= What you need to do =
Character for character, reproduce every entry below.

▼

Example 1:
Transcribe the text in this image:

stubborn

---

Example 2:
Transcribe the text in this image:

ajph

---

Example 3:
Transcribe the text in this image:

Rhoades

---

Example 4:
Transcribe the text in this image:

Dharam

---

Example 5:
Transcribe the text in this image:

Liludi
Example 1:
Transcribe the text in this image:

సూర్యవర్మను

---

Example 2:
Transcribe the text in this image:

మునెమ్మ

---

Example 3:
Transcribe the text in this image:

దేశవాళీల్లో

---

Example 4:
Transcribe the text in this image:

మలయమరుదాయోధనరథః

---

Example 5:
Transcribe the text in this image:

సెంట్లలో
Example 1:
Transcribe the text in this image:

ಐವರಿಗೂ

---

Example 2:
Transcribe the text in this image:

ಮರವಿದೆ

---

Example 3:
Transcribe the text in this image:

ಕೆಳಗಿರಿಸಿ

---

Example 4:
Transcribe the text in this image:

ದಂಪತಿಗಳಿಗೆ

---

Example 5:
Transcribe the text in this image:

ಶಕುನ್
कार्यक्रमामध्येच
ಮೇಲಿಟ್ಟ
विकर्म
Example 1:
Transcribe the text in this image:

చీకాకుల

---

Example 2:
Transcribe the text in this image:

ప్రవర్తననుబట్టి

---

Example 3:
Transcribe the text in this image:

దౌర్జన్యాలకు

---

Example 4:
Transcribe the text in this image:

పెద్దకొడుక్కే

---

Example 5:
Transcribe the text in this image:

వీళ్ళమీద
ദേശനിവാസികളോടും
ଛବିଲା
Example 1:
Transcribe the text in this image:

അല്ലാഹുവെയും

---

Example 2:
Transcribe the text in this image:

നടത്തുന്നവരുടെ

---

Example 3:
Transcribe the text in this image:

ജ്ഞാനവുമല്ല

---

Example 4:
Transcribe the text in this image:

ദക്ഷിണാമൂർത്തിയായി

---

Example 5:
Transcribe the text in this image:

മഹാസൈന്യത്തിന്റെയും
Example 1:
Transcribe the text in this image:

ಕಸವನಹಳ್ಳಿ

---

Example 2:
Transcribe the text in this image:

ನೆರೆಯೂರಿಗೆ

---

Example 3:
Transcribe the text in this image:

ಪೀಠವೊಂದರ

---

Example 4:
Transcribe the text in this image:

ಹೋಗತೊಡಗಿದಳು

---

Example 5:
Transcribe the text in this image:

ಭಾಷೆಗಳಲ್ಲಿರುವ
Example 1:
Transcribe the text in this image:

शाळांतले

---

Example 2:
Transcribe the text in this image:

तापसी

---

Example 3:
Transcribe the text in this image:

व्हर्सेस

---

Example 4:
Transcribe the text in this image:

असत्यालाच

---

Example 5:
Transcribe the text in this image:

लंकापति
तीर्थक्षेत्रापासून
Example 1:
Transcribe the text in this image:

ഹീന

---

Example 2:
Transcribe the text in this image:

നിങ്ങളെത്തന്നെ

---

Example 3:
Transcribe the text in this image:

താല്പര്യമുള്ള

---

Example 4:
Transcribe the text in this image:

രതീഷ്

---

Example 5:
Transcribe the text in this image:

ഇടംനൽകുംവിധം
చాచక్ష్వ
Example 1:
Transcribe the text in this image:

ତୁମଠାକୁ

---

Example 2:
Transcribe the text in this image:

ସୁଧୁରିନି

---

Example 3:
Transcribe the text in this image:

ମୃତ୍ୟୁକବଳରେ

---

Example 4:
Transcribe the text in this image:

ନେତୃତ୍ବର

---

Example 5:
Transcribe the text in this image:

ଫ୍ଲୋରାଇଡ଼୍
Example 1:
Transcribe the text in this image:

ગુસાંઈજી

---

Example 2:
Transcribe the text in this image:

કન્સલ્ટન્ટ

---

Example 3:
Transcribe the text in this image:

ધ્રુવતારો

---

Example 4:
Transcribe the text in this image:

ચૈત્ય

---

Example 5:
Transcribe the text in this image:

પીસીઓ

▲

= Result of the task =
Example 1:
Transcribe the text in this image:

stubborn

---

Example 2:
Transcribe the text in this image:

ajph

---

Example 3:
Transcribe the text in this image:

Rhoades

---

Example 4:
Transcribe the text in this image:

Dharam

---

Example 5:
Transcribe the text in this image:

Liludi
Example 1:
Transcribe the text in this image:

సూర్యవర్మను

---

Example 2:
Transcribe the text in this image:

మునెమ్మ

---

Example 3:
Transcribe the text in this image:

దేశవాళీల్లో

---

Example 4:
Transcribe the text in this image:

మలయమరుదాయోధనరథః

---

Example 5:
Transcribe the text in this image:

సెంట్లలో
Example 1:
Transcribe the text in this image:

ಐವರಿಗೂ

---

Example 2:
Transcribe the text in this image:

ಮರವಿದೆ

---

Example 3:
Transcribe the text in this image:

ಕೆಳಗಿರಿಸಿ

---

Example 4:
Transcribe the text in this image:

ದಂಪತಿಗಳಿಗೆ

---

Example 5:
Transcribe the text in this image:

ಶಕುನ್
कार्यक्रमामध्येच
ಮೇಲಿಟ್ಟ
विकर्म
Example 1:
Transcribe the text in this image:

చీకాకుల

---

Example 2:
Transcribe the text in this image:

ప్రవర్తననుబట్టి

---

Example 3:
Transcribe the text in this image:

దౌర్జన్యాలకు

---

Example 4:
Transcribe the text in this image:

పెద్దకొడుక్కే

---

Example 5:
Transcribe the text in this image:

వీళ్ళమీద
ദേശനിവാസികളോടും
ଛବିଲା
Example 1:
Transcribe the text in this image:

അല്ലാഹുവെയും

---

Example 2:
Transcribe the text in this image:

നടത്തുന്നവരുടെ

---

Example 3:
Transcribe the text in this image:

ജ്ഞാനവുമല്ല

---

Example 4:
Transcribe the text in this image:

ദക്ഷിണാമൂർത്തിയായി

---

Example 5:
Transcribe the text in this image:

മഹാസൈന്യത്തിന്റെയും
Example 1:
Transcribe the text in this image:

ಕಸವನಹಳ್ಳಿ

---

Example 2:
Transcribe the text in this image:

ನೆರೆಯೂರಿಗೆ

---

Example 3:
Transcribe the text in this image:

ಪೀಠವೊಂದರ

---

Example 4:
Transcribe the text in this image:

ಹೋಗತೊಡಗಿದಳು

---

Example 5:
Transcribe the text in this image:

ಭಾಷೆಗಳಲ್ಲಿರುವ
Example 1:
Transcribe the text in this image:

शाळांतले

---

Example 2:
Transcribe the text in this image:

तापसी

---

Example 3:
Transcribe the text in this image:

व्हर्सेस

---

Example 4:
Transcribe the text in this image:

असत्यालाच

---

Example 5:
Transcribe the text in this image:

लंकापति
तीर्थक्षेत्रापासून
Example 1:
Transcribe the text in this image:

ഹീന

---

Example 2:
Transcribe the text in this image:

നിങ്ങളെത്തന്നെ

---

Example 3:
Transcribe the text in this image:

താല്പര്യമുള്ള

---

Example 4:
Transcribe the text in this image:

രതീഷ്

---

Example 5:
Transcribe the text in this image:

ഇടംനൽകുംവിധം
చాచక్ష్వ
Example 1:
Transcribe the text in this image:

ତୁମଠାକୁ

---

Example 2:
Transcribe the text in this image:

ସୁଧୁରିନି

---

Example 3:
Transcribe the text in this image:

ମୃତ୍ୟୁକବଳରେ

---

Example 4:
Transcribe the text in this image:

ନେତୃତ୍ବର

---

Example 5:
Transcribe the text in this image:

ଫ୍ଲୋରାଇଡ଼୍
Example 1:
Transcribe the text in this image:

ગુસાંઈજી

---

Example 2:
Transcribe the text in this image:

કન્સલ્ટન્ટ

---

Example 3:
Transcribe the text in this image:

ધ્રુવતારો

---

Example 4:
Transcribe the text in this image:

ચૈત્ય

---

Example 5:
Transcribe the text in this image:

પીસીઓ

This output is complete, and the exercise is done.